**Extracted page text data**
● ● ● ●

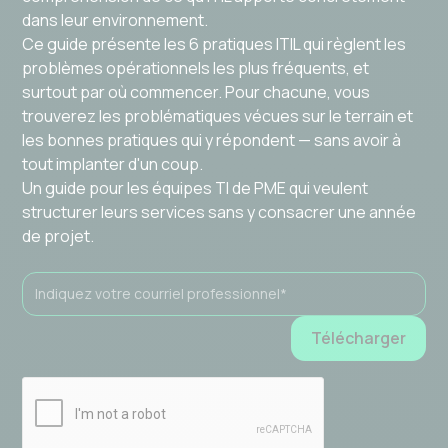
dans leur environnement.
Ce guide présente les 6 pratiques ITIL qui règlent les
problèmes opérationnels les plus fréquents, et
surtout par où commencer. Pour chacune, vous
trouverez les problématiques vécues sur le terrain et
les bonnes pratiques qui y répondent — sans avoir à
tout implanter d'un coup.
Un guide pour les équipes TI de PME qui veulent
structurer leurs services sans y consacrer une année
de projet.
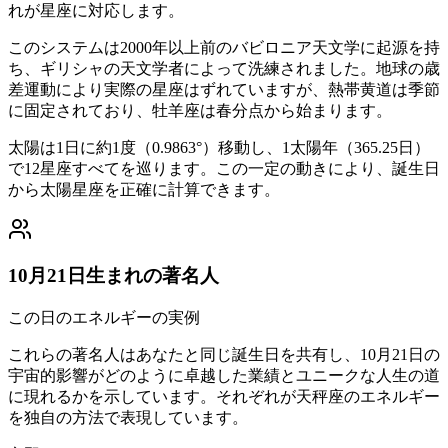
れが星座に対応します。
このシステムは2000年以上前のバビロニア天文学に起源を持
ち、ギリシャの天文学者によって洗練されました。地球の歳
差運動により実際の星座はずれていますが、熱帯黄道は季節
に固定されており、牡羊座は春分点から始まります。
太陽は1日に約1度（0.9863°）移動し、1太陽年（365.25日）
で12星座すべてを巡ります。この一定の動きにより、誕生日
から太陽星座を正確に計算できます。
10月21日生まれの著名人
この日のエネルギーの実例
これらの著名人はあなたと同じ誕生日を共有し、10月21日の
宇宙的影響がどのように卓越した業績とユニークな人生の道
に現れるかを示しています。それぞれが天秤座のエネルギー
を独自の方法で表現しています。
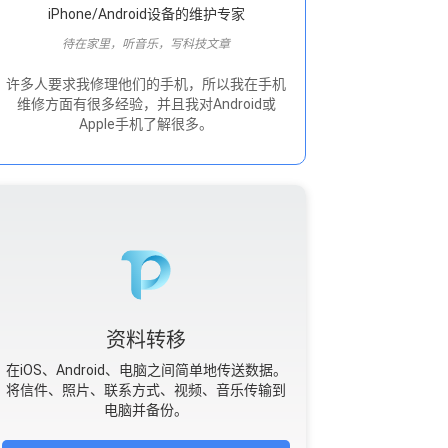
iPhone/Android设备的维护专家
待在家里，听音乐，写科技文章
许多人要求我修理他们的手机，所以我在手机
维修方面有很多经验，并且我对Android或
Apple手机了解很多。
资料转移
在iOS、Android、电脑之间简单地传送数据。
将信件、照片、联系方式、视频、音乐传输到
电脑并备份。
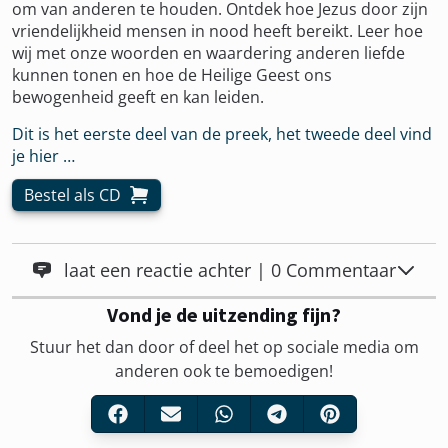
om van anderen te houden. Ontdek hoe Jezus door zijn
vriendelijkheid mensen in nood heeft bereikt. Leer hoe
wij met onze woorden en waardering anderen liefde
kunnen tonen en hoe de Heilige Geest ons
bewogenheid geeft en kan leiden.
Dit is het eerste deel van de preek, het tweede deel vind
je hier …
Bestel als CD
laat een reactie achter | 0 Commentaar
Vond je de uitzending fijn?
Stuur het dan door of deel het op sociale media om
anderen ook te bemoedigen!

● ● ● ●

**What the task asks**
Every line above with the word "sans" is to be copied out.

**Exercise answer**
les bonnes pratiques qui y répondent — sans avoir à
structurer leurs services sans y consacrer une année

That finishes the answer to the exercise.